Restorasi lahan gambut akan membuat jutaan orang terbebas dari gangguan pernapasan serta mencegah kerugian ekonomi dan penganggulangan bencana sejumlah ratusan trilliun rupiah. Di samping itu, restorasi ekonomi akan mencegah dilepaskannya 1,7 gigaton emisi karbon sebagaimana terjadi tahun 2015 lalu. "Transformasi cara pengelolaan gambut adalah sebuah keharusan. Usaha pengelolaan gambut yang bergantung pada pengeringan lahan gambut harus kita hentikan. Usaha- usaha semacam ini tentu didorong oleh permintaan pasar. Oleh karena itu restorasi lahan gambut merupakan upaya kolaboratif," kata Nazir Foead, Kepala BRG dalam keterangan resminya, Kamis (22/9).


Saat ini, para pejabat Pemerintah Indonesia bertemu dengan para pendonor dan investor di New York City, untuk membahas target-target yang ditetapkan dan memetakan langkah untuk mencapai target restorasi gambut di Indonesia. Semua pendanaan akan diintegrasikan dalam agenda restorasi gambut pemerintah, termasuk potensi investasi bersama antara pendonor dan BRG. Dalam hal peluang ke depan, Indonesia dan pendonor juga membahas bagaimana meningkatkan investasi di bidang konsesi restorasi ekosistem, sebuah kendaraan investasi yang tersedia bagi para investor untuk memulihkan dan melindungi ekosistem yang rusak di luar konsesi yang ada.
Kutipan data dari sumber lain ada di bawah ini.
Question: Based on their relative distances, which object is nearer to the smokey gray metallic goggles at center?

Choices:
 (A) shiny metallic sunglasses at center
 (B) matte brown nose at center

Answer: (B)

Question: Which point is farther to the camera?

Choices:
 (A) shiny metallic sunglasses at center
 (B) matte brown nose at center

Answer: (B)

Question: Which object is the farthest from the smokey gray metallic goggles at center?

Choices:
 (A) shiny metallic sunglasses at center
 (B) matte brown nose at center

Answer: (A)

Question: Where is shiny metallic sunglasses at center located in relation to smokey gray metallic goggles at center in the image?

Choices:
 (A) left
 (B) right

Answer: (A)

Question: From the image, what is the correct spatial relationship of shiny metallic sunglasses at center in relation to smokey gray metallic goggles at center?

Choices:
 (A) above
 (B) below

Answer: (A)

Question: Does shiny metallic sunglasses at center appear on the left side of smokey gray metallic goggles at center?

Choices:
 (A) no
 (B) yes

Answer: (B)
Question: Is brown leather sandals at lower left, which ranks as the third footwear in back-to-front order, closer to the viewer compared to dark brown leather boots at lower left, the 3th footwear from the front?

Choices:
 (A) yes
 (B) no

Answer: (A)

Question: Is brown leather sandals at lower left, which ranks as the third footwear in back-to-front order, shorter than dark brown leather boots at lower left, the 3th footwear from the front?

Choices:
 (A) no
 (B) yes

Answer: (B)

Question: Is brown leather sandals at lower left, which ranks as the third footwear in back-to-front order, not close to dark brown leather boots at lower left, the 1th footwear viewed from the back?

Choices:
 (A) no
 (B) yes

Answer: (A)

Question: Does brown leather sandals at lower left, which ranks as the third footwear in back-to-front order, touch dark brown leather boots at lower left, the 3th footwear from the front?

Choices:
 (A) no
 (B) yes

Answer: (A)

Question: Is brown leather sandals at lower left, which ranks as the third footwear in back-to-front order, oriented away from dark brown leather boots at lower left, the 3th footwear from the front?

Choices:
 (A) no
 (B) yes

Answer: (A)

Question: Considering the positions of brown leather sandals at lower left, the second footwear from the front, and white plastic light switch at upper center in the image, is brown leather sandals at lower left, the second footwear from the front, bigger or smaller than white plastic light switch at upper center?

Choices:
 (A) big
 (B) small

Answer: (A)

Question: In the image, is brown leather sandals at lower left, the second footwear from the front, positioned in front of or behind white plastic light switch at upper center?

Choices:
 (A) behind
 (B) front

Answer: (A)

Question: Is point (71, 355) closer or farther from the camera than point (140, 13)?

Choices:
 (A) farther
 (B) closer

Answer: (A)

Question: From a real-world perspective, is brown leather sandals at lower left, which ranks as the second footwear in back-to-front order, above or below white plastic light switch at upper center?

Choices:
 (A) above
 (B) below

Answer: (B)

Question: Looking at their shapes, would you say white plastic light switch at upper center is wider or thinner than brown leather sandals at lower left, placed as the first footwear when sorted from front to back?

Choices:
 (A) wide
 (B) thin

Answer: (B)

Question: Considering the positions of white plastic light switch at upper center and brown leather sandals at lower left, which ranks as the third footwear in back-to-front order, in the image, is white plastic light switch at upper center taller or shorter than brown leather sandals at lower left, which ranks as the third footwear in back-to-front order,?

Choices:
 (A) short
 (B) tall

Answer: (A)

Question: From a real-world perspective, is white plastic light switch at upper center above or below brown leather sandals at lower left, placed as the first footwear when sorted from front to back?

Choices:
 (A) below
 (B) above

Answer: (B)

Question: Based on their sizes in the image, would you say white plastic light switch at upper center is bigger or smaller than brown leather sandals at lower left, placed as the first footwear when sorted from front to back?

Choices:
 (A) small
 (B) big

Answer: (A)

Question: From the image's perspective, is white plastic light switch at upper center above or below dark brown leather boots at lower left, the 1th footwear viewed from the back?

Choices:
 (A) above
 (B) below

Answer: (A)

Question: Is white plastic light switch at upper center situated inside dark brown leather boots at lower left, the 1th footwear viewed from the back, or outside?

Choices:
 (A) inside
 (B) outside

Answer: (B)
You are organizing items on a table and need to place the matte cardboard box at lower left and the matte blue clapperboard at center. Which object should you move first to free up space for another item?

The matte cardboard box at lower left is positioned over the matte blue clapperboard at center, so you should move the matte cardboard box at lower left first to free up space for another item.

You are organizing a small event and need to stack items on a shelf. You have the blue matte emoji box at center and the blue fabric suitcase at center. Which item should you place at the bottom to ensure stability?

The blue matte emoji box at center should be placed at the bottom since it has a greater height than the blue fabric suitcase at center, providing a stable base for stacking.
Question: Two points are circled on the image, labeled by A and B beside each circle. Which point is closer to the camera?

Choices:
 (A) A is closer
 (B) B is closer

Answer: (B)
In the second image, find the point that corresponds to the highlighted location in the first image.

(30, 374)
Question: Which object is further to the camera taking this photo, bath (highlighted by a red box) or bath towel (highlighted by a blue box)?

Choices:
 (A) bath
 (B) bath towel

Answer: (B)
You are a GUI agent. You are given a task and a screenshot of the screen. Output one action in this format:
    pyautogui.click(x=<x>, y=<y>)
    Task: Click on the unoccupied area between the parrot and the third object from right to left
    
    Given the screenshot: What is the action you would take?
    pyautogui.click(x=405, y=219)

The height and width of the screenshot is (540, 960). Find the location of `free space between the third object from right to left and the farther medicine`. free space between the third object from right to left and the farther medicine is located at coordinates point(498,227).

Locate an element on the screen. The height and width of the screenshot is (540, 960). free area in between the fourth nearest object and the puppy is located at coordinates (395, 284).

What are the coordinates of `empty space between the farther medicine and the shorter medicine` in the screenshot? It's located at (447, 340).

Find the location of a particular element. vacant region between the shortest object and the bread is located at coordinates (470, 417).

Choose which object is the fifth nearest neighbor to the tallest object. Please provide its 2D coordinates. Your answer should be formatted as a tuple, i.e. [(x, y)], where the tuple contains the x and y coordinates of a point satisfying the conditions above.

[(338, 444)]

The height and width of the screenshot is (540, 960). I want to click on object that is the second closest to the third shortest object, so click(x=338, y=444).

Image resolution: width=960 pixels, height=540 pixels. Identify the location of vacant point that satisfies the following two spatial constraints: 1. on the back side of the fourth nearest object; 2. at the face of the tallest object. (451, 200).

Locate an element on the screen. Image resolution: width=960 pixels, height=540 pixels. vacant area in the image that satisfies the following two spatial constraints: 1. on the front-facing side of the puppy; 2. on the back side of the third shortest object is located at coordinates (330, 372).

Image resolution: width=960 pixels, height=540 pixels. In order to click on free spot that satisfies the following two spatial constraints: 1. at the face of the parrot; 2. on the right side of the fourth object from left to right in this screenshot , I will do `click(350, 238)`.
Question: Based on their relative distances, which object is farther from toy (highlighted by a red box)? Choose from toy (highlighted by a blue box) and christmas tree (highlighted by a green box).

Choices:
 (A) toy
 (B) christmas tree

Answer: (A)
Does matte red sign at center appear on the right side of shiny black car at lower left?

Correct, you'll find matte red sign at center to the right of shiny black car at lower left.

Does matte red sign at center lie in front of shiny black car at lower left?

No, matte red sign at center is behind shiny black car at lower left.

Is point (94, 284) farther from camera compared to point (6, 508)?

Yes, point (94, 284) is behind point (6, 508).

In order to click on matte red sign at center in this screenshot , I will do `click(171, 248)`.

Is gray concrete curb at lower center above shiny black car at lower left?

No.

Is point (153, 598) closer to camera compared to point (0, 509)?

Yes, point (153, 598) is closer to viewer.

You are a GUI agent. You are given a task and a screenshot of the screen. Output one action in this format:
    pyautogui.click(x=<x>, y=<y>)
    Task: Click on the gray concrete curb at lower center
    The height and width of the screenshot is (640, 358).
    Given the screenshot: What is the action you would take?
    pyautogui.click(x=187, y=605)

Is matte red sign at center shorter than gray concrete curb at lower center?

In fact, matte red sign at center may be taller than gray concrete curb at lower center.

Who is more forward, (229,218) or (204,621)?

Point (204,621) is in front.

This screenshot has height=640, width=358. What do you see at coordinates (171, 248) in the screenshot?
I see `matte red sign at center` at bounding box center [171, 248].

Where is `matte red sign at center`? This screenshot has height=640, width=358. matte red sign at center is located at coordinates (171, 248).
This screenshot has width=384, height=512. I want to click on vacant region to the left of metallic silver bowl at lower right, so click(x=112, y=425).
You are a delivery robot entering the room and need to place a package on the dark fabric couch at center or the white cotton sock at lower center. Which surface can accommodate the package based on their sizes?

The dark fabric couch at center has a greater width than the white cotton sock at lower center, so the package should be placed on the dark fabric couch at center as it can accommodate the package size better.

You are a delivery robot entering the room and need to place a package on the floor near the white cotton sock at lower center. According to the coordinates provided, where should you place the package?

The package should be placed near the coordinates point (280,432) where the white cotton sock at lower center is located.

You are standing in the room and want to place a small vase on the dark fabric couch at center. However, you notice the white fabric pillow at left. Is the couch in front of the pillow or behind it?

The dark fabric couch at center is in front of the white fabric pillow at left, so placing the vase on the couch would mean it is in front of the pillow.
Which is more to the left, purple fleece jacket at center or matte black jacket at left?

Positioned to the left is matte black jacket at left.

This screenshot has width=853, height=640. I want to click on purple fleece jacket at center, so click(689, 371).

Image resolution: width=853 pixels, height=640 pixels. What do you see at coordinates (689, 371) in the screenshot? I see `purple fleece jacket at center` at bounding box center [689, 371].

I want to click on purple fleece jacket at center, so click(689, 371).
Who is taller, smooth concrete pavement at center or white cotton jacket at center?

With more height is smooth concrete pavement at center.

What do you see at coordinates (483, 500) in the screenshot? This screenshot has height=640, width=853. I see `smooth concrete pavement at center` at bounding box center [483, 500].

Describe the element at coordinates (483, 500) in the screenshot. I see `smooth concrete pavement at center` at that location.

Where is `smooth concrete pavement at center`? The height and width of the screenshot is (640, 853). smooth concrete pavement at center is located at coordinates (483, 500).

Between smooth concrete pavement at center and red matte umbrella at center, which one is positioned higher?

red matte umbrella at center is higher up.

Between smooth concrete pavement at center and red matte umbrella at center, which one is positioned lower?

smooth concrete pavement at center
Terakhir namun teramat penting, investor didorong untuk mendukung masyarakat setempat dalam merestorasilahan gambut dengan mengembangkan sistem pertanian terpadu lengkap dengan rantai pasokan yang cukup untuk menjangkau pasar setempat maupun global. Adapun donor dan investor akan mendukung upaya Indonesia untuk mencapai target yang telah ditetapkan dan mendukung usaha-usaha yang memerlukan investasi pada tahun 2017. Investor dan donor berikut ini sudah menyatakan minatnya untuk mendukung cita-cita Indonesia dan berminat untuk menjajaki peluang-peluang investasi.

Pertama, lembaga donor swasta tengah mencari peluang untuk mendanai pengawasan dan peningkatan kapasitas untuk memastikan keutuhan ekologis dalam area-area bernilai konservasi tinggi. Peluang ini bisa datang dari George Soros, Hewlett Foundation, IKEA Foundation, Packard Foundation/Climateand Land Use Alliance (Packard dan CLUA sudah berkomitmen US$ 15 juta yang tertuang dalam Memorandum of Understanding dengan BRG)

Kedua, investor swasta mencari peluang investasi melalui percontohan pendanaan investasi karbon. Investor potensial ini misalnya Packard Foundation, MacArthur Foundation, Goldman Sachs, Tom Steyer, dan GoodEnergies Foundation. Ketiga, Norwegia tengah mempertimbangkan cara untuk membantu Indonesia mencapai target yang telah ditetapkan dan mendapatkan pembayaran komitmenUS$ 1miliar melalui proteksi gambut dan menawarkan pendanaan baru khusus untuk restorasi dan konservasi lahan gambut sebagai bentuk respon kemajuan dalam masalah ini.

Keempat, Pemerintah Amerika Serikat sedang menjajaki peluang untuk memberikan jaminan pinjaman dari USAID/OPIC untuk mengurangi risiko investasi. Kelima, Amerika Serikat bersama Indonesia juga Jerman dan Norwegia mendesak Green Climate Fund agar memprioritaskan pendanaan untuk upaya restorasi gambut ini.